_本文ブロック_.
━━━━━━━━━━

ラムの大通り

愛猫フォーンを相手に映画のお話。
主に劇場公開前の新作映画についておしゃべりしています。

『それでもボクはやってない』

2006-11-20 23:30:34 | 新作映画
※カンの鋭い人は注意。※映画の核に触れる部分もあります。
鑑賞ご予定の方は、その後で読んでいただいた方がより楽しめるかも。



----“全世界衝撃のとことん社会派ムービー”?
これって周防正行監督の作品だよね。
彼ってコメディの人ってイメージがあるけど…。
「そうなんだよね。
今回も最初はコメディのつもりだったというのを
どこかで読んだような記憶がある。
ところが、題材を調べているうちに
日本の裁判に疑問を抱き、
本格社会派ドラマへと変わっていったようだ」

━━━━━━━━━━

(データセットの記録)

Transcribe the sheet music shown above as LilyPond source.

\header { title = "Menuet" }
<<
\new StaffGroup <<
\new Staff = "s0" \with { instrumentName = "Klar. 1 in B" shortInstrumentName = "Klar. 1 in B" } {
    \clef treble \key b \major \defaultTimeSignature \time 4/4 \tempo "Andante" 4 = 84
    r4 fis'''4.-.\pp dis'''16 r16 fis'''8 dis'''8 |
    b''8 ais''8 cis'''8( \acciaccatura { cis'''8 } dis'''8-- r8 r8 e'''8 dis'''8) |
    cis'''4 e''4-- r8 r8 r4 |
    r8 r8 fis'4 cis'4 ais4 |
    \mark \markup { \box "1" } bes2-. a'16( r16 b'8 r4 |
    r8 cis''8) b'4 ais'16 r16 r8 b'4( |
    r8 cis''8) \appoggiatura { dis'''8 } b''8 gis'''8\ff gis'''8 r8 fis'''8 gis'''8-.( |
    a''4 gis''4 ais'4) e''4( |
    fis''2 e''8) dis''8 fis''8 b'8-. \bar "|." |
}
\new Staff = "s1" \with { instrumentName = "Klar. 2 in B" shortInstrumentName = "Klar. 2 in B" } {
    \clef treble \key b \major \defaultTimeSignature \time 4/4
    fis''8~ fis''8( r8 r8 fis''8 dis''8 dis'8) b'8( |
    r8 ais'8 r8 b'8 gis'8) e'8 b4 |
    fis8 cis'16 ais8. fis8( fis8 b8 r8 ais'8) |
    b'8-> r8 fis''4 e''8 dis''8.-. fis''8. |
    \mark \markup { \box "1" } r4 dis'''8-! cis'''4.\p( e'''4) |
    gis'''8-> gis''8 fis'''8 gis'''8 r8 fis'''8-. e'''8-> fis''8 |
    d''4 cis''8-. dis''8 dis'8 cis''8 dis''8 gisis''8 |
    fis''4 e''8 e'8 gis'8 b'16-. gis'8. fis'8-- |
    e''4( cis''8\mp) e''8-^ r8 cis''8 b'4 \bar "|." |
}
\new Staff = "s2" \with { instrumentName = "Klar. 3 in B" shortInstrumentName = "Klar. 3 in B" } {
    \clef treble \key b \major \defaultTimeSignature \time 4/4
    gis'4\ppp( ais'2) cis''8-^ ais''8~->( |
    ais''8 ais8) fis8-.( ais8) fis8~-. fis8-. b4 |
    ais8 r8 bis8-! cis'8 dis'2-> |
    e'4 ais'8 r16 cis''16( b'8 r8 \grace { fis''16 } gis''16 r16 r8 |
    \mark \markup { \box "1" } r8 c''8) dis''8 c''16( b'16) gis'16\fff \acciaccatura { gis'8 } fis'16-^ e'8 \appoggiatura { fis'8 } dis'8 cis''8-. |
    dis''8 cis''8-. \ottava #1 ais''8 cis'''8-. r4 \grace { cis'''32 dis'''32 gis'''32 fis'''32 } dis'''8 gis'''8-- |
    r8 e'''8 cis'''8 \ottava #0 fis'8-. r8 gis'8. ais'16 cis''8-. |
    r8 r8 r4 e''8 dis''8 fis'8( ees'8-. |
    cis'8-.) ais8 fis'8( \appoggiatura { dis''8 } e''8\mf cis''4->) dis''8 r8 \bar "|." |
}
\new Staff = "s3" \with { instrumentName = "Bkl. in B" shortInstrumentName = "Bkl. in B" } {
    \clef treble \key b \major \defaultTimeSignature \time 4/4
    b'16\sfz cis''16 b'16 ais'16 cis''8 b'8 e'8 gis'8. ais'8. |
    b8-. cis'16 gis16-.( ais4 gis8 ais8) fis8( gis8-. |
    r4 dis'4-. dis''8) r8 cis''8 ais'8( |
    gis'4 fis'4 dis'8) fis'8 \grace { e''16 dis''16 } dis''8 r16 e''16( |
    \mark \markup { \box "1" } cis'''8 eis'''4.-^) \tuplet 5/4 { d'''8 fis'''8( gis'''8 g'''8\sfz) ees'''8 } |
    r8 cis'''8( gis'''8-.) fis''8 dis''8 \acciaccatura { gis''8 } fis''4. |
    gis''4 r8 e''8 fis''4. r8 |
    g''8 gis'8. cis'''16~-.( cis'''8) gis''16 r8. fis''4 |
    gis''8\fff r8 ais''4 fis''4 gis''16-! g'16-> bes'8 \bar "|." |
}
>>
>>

━━━━━━━━━━

_出題 1_.
映画ブログの記事について、次の問いに答えてください。
(a) 書き手は誰を相手に映画の話をしていますか？
(b) この記事が投稿された日時はいつですか？
(c) 監督が題材を調べるうちに疑問を抱いたのは何に対してですか？
_出題 2_.
『それでもボクはやってない』を取り上げた映画ブログの記事を、最後の文の後から書き継いでください。

_結果 1_.
(a) 愛猫フォーン
(b) 2006-11-20 23:30:34
(c) 日本の裁判

_結果 2_.
----確か、テーマは痴漢の冤罪事件だよね?
「うん。
ここで断っておきたいのは、
この映画は、主人公が有罪か無罪か、真実はどこに?という
『真実の行方』タイプの映画ではないということ。
試写では、『あなたは無罪と思うか有罪と思うか?』みたいな
アンケートを取っていたけど、
それって話題作りには効果的かもしれないけど、
あまり意味がない」

----どうして?
「だってタイトルがズバリ、中身を表している。
『それでもボクはやってない』。
この映画が描いているのは、
刑事事件で起訴された場合の有罪率99.9%という
驚くべき数字の裏側。
欧米では推定無罪が普通。
『十人の真犯人を逃すとも一人の無辜を罰するなかれ』という
格言もあるように、日本でも本来ならば
“疑わしきは罰せず”であらねばならない」

-----そうはなってないの?
「そういうことだね。
なぜならば、もし無罪にしてしまうと、
警察の誤認逮捕、検察の起訴の誤りを認めることとなり、
権力機構に傷がつくわけだ。
この映画では、“疑わしきは罰せず”で無罪判決を重ねた裁判官が
なんと左遷されると言う実態まで描いている。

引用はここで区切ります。